- [Aim of the exercise]:
Output exactly, and only, the lines below from the one with "2: (197, 384, 6.07)" down to the one with "52: (433, 323, 0.76)". Include both end lines and no pictures.

[Provided material — start]

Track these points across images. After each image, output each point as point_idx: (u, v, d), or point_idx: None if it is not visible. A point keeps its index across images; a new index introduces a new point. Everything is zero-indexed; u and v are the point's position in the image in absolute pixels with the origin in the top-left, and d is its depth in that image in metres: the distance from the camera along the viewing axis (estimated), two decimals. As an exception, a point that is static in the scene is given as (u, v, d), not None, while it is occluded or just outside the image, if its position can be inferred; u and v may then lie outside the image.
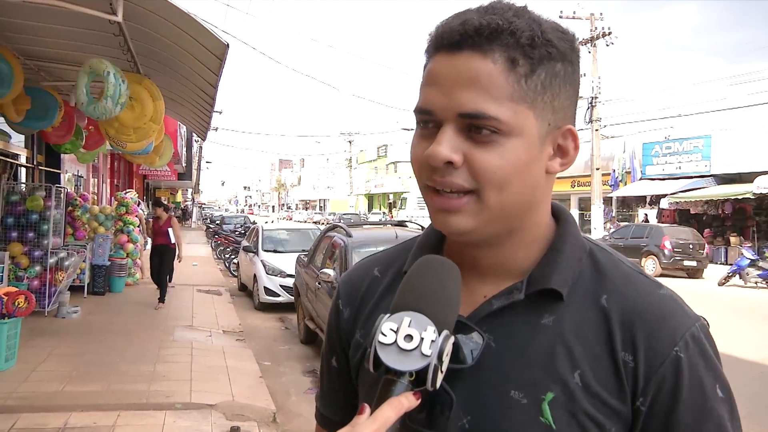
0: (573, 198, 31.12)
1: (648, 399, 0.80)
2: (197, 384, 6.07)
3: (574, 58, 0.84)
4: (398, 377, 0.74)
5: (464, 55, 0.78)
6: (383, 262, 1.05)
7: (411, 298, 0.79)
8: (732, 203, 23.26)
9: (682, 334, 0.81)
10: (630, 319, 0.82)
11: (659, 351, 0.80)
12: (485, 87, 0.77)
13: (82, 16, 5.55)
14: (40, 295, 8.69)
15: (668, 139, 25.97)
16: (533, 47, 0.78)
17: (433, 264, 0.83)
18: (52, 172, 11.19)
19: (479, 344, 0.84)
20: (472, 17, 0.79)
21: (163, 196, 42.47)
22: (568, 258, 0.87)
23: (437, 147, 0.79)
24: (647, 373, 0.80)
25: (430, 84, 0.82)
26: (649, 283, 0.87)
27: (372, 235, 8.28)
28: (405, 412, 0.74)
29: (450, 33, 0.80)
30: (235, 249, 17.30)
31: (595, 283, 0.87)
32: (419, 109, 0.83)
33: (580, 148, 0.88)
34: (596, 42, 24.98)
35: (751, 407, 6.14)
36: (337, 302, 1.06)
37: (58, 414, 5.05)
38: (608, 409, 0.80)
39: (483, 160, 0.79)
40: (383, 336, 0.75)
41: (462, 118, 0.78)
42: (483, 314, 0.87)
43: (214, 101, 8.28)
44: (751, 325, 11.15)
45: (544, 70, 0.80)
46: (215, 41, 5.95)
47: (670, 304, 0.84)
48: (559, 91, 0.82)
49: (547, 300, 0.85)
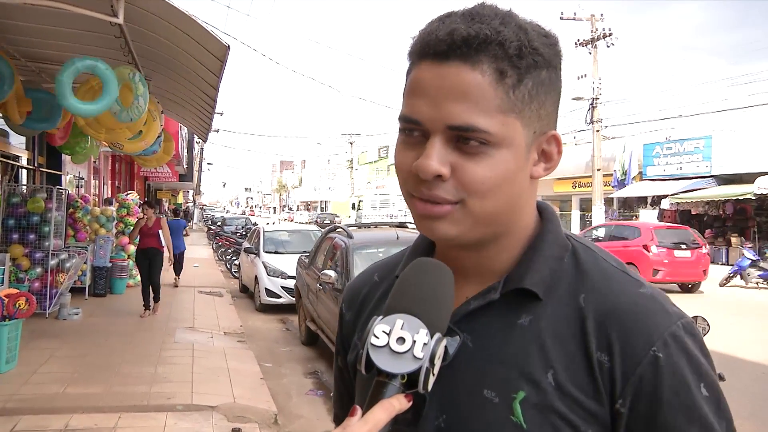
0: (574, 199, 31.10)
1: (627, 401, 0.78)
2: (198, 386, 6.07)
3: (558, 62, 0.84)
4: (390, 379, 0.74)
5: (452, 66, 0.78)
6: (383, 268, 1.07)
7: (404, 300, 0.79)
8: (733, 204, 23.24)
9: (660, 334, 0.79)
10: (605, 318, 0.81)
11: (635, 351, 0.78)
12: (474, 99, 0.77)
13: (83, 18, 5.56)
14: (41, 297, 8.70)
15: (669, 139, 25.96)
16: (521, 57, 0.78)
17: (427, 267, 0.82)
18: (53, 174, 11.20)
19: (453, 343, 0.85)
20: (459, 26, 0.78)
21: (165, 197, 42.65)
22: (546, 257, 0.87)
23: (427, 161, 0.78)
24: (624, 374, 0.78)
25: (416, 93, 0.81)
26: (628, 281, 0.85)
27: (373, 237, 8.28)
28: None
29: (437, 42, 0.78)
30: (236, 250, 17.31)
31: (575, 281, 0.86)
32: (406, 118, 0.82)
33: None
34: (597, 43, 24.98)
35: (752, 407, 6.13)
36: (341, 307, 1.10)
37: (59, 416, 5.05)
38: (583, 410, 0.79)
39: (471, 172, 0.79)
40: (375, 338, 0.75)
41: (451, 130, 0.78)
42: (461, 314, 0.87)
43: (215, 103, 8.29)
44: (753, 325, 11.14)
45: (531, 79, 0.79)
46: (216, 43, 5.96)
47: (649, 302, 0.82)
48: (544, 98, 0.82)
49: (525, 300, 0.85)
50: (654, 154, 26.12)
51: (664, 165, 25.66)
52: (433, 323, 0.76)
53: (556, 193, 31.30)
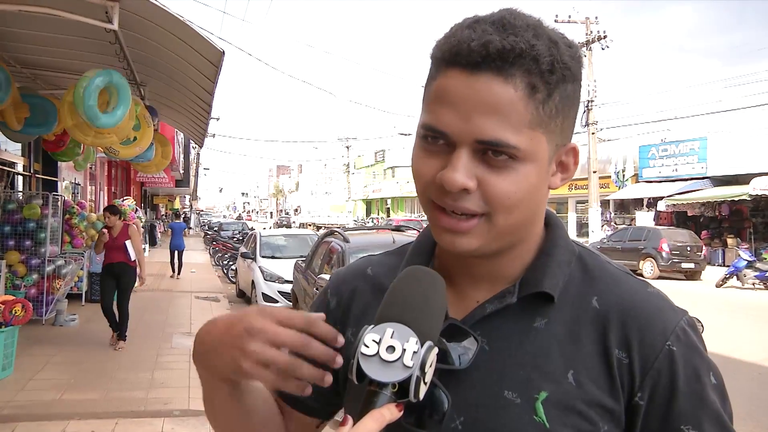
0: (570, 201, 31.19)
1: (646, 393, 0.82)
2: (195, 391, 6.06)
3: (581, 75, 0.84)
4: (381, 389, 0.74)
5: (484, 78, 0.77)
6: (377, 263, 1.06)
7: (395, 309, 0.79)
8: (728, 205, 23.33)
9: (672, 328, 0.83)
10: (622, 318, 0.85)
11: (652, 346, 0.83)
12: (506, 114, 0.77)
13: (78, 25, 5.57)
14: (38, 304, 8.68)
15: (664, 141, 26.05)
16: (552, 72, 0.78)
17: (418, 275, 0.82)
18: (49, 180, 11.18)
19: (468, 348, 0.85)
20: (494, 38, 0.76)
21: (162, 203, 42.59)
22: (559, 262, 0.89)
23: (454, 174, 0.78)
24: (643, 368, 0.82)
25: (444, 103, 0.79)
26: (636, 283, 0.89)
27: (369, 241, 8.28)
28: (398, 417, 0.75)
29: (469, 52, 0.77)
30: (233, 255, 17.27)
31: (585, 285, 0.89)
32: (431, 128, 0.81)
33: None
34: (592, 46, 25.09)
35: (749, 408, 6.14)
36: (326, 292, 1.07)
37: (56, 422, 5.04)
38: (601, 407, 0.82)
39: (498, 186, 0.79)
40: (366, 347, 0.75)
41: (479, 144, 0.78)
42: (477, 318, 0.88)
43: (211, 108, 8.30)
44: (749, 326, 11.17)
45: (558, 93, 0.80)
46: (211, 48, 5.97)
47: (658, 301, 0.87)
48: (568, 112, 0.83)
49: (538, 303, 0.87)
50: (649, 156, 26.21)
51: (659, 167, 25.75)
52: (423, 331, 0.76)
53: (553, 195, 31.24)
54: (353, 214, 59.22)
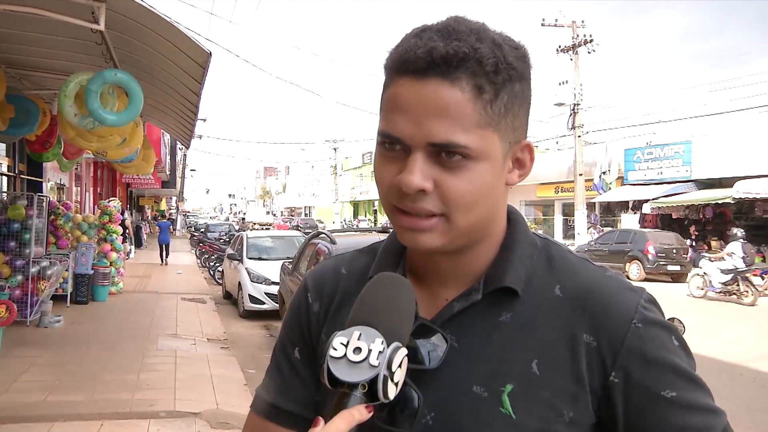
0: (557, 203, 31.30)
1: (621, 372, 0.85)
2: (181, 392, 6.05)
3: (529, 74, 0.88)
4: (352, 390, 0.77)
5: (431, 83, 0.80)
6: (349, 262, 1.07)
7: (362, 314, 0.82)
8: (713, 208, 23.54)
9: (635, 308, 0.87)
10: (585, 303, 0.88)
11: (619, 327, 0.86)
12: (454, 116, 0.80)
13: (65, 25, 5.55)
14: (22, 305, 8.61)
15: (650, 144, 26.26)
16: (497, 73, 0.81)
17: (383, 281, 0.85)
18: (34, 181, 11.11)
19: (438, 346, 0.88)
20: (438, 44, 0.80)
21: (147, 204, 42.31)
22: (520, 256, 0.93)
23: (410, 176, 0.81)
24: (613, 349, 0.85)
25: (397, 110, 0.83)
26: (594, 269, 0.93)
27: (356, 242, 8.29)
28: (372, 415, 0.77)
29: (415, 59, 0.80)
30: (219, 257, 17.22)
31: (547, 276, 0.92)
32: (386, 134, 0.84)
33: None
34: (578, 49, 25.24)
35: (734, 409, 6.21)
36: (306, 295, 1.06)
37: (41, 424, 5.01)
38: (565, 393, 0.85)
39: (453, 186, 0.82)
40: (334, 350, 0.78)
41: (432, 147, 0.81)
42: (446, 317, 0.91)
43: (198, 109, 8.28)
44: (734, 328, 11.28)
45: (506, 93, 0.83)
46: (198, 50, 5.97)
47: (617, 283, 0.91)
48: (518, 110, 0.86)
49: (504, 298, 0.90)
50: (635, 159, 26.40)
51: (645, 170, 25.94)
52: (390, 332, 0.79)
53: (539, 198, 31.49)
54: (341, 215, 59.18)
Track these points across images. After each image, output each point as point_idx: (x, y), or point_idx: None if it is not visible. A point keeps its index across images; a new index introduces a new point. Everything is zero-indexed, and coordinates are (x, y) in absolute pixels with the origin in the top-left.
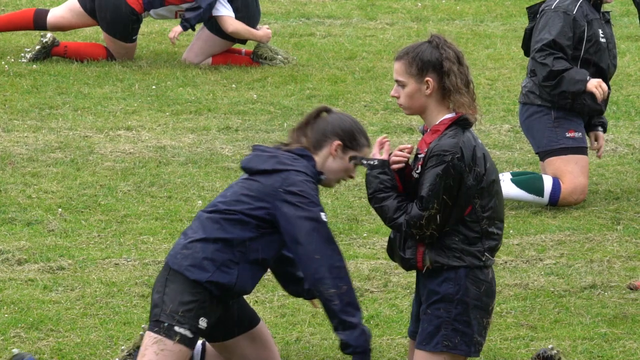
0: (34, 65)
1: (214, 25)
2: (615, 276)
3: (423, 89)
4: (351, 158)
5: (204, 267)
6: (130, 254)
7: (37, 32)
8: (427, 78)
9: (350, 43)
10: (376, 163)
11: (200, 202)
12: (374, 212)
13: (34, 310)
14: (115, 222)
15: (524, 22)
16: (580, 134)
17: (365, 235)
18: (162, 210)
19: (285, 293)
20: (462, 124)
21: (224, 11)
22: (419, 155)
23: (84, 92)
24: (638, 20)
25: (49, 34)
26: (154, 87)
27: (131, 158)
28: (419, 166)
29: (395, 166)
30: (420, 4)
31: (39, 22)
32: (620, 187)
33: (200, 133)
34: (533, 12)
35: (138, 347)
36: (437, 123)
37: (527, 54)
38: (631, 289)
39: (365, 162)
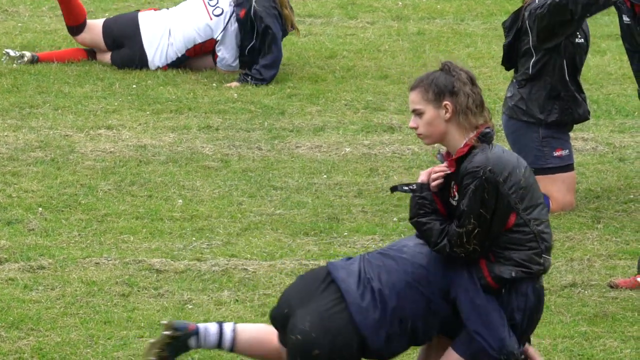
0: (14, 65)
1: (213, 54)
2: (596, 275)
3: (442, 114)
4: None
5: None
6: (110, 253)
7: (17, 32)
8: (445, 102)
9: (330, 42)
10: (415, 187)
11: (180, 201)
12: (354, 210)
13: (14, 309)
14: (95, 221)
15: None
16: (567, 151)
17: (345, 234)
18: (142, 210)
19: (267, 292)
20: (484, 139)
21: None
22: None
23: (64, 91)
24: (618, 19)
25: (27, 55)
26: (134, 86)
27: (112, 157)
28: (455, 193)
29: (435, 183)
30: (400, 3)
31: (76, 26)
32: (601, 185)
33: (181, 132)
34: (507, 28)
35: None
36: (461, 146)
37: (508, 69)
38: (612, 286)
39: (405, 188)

[Provided material — finish]

- [Written response]:
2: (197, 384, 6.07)
3: (574, 58, 0.84)
4: (398, 377, 0.74)
5: (464, 55, 0.78)
6: (383, 262, 1.05)
7: (411, 298, 0.79)
8: (732, 203, 23.26)
9: (682, 334, 0.81)
10: (630, 319, 0.82)
11: (659, 351, 0.80)
12: (485, 87, 0.77)
13: (82, 16, 5.55)
14: (40, 295, 8.69)
15: (668, 139, 25.97)
16: (533, 47, 0.78)
17: (433, 264, 0.83)
18: (52, 172, 11.19)
19: (479, 344, 0.84)
20: (472, 17, 0.79)
21: (163, 196, 42.47)
22: (568, 258, 0.87)
23: (437, 147, 0.79)
24: (647, 373, 0.80)
25: (430, 84, 0.82)
26: (649, 283, 0.87)
27: (372, 235, 8.28)
28: (405, 412, 0.74)
29: (450, 33, 0.80)
30: (235, 249, 17.30)
31: (595, 283, 0.87)
32: (419, 109, 0.83)
33: (580, 148, 0.88)
34: (596, 42, 24.98)
35: (751, 407, 6.14)
36: (337, 302, 1.06)
37: (58, 414, 5.05)
38: (608, 409, 0.80)
39: (483, 160, 0.79)
40: (383, 336, 0.75)
41: (462, 118, 0.78)
42: (483, 314, 0.87)
43: (214, 101, 8.28)
44: (751, 325, 11.15)
45: (544, 70, 0.80)
46: (215, 41, 5.95)
47: (670, 304, 0.84)
48: (559, 91, 0.82)
49: (547, 300, 0.85)
0: (574, 199, 31.10)
1: (627, 401, 0.78)
2: (198, 386, 6.07)
3: (558, 62, 0.84)
4: (390, 379, 0.74)
5: (452, 66, 0.78)
6: (383, 268, 1.07)
7: (404, 300, 0.79)
8: (733, 204, 23.24)
9: (660, 334, 0.79)
10: (605, 318, 0.81)
11: (635, 351, 0.78)
12: (474, 99, 0.77)
13: (83, 18, 5.56)
14: (41, 297, 8.70)
15: (669, 139, 25.96)
16: (521, 57, 0.78)
17: (427, 267, 0.82)
18: (53, 174, 11.20)
19: (453, 343, 0.85)
20: (459, 26, 0.78)
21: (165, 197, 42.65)
22: (546, 257, 0.87)
23: (427, 161, 0.78)
24: (624, 374, 0.78)
25: (416, 93, 0.81)
26: (628, 281, 0.85)
27: (373, 237, 8.28)
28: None
29: (437, 42, 0.78)
30: (236, 250, 17.31)
31: (575, 281, 0.86)
32: (406, 118, 0.82)
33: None
34: (597, 43, 24.98)
35: (752, 407, 6.13)
36: (341, 307, 1.10)
37: (59, 416, 5.05)
38: (583, 410, 0.79)
39: (471, 172, 0.79)
40: (375, 338, 0.75)
41: (451, 130, 0.78)
42: (461, 314, 0.87)
43: (215, 103, 8.29)
44: (753, 325, 11.14)
45: (531, 79, 0.79)
46: (216, 43, 5.96)
47: (649, 302, 0.82)
48: (544, 98, 0.82)
49: (525, 300, 0.85)
50: (654, 154, 26.12)
51: (664, 165, 25.66)
52: (433, 323, 0.76)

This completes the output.